Topological and superconducting properties of Weyl and Dirac metals

Abstract

In this work we explore superconductivity and surface states in topological semimetals. We start from general overview of basic properties of topological semimetals. We review general concepts of Chern insulators, their surface states, and use it as a building block for construction of Weyl metals. We also construct double Weyl metals, which are protected both by topology and discrete rotational symmetry. In addition, we study Luttinger model of semimetals - it the simplest case, it is non-topological, but it can acquire topological Weyl points in the presence of non-zero Zeeman field. We present study of its surface states, and also consider its possible critical points.

Next, we turn to the problem of superconductivity in Weyl metals. We demonstrate that Weyl metals are natural candidates for hosting unconventional superconductivity. Specifically, we consider two possible superconducting instabilities: unconventional finite momentum FFLO pairing, and zero momentum BCS pairing, which is also unconventional due to spin-momentum locking in Weyl metals. We demonstrate that its BCS phase is more favorable. In addition, we compute its anomalous Hall conductivity, and demonstrate that it is universal, i.e. not affected by the presence of superconductivity.

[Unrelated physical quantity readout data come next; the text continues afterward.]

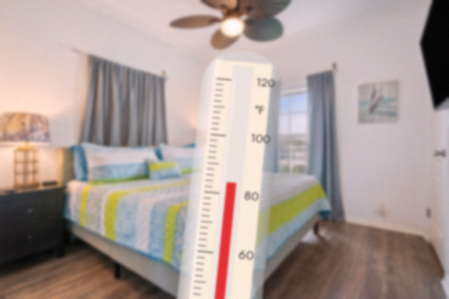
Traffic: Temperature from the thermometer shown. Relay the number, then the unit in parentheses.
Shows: 84 (°F)
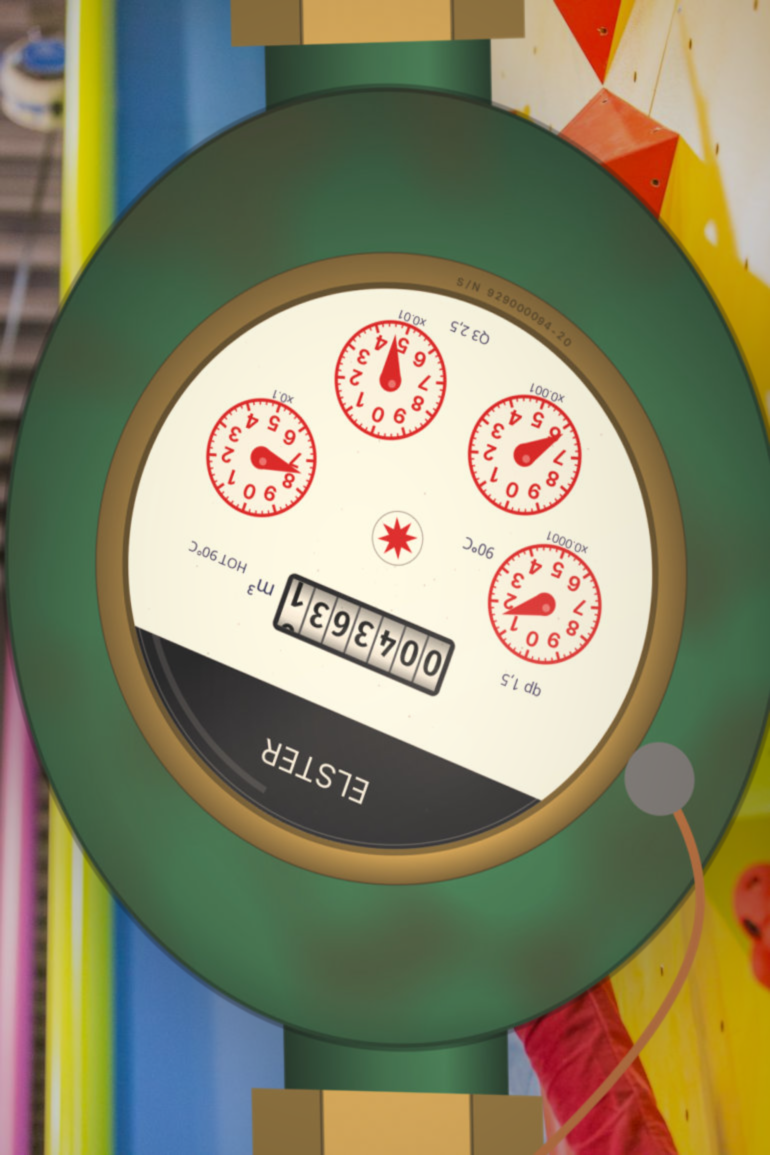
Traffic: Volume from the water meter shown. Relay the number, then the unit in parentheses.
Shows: 43630.7461 (m³)
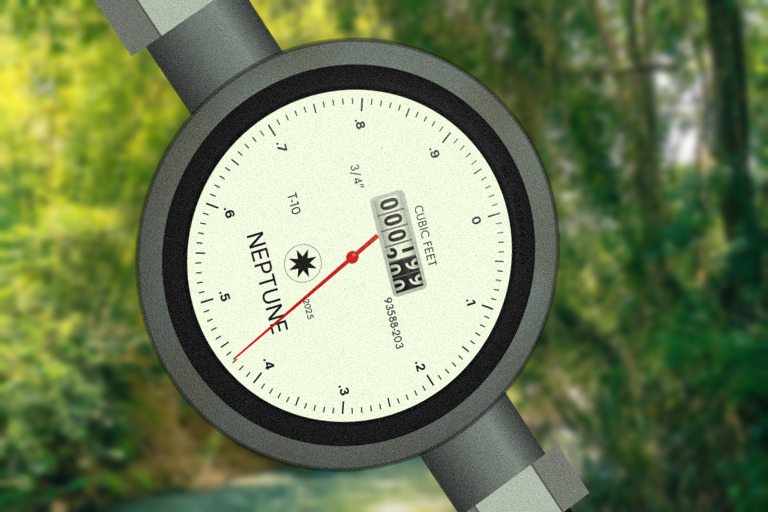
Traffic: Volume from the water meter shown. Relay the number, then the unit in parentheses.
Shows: 199.43 (ft³)
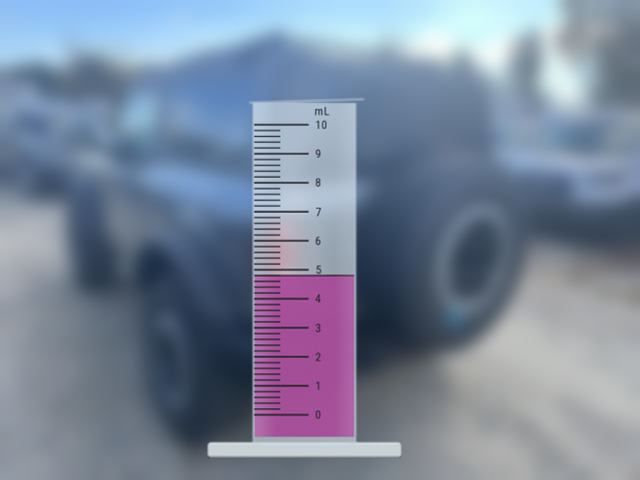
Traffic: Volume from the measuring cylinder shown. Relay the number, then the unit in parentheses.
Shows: 4.8 (mL)
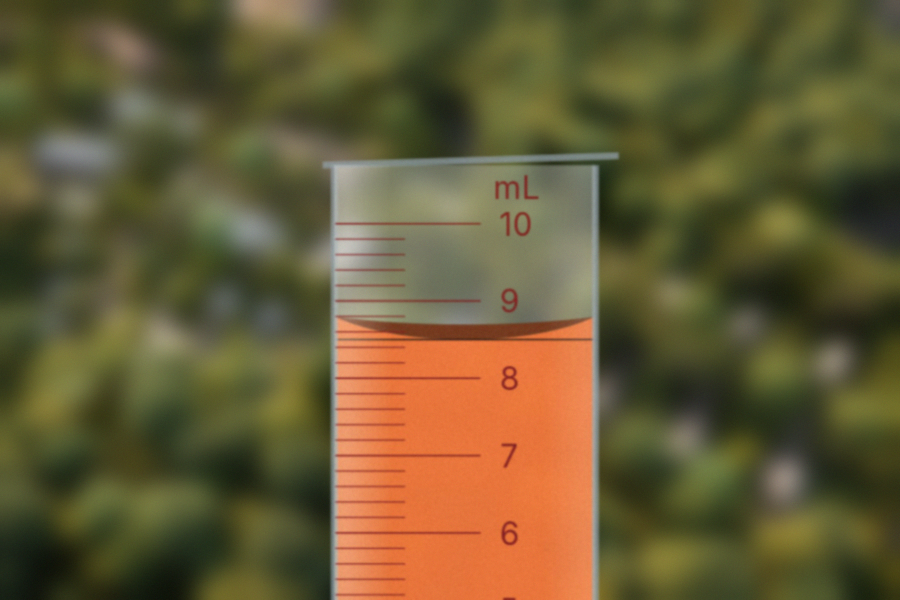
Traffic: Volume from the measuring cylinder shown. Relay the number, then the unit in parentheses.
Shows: 8.5 (mL)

Finally, we consider Dirac metals, which are protected solely by rotational symmetry. We point out, that mirror symmetry along its Dirac points plays special role. We demonstrate, that by breaking the rotational symmetry, it is possible to convert Dirac metal into a topological crystalline insulator, and Dirac metal itself can be viewed as a critical point between its different topological phases. We explore surface states spectrum in the resulting picture, and demonstrate, that this mechanism can be used to show that surface states in Dirac metal always terminate at Dirac points despite being not topologically protected.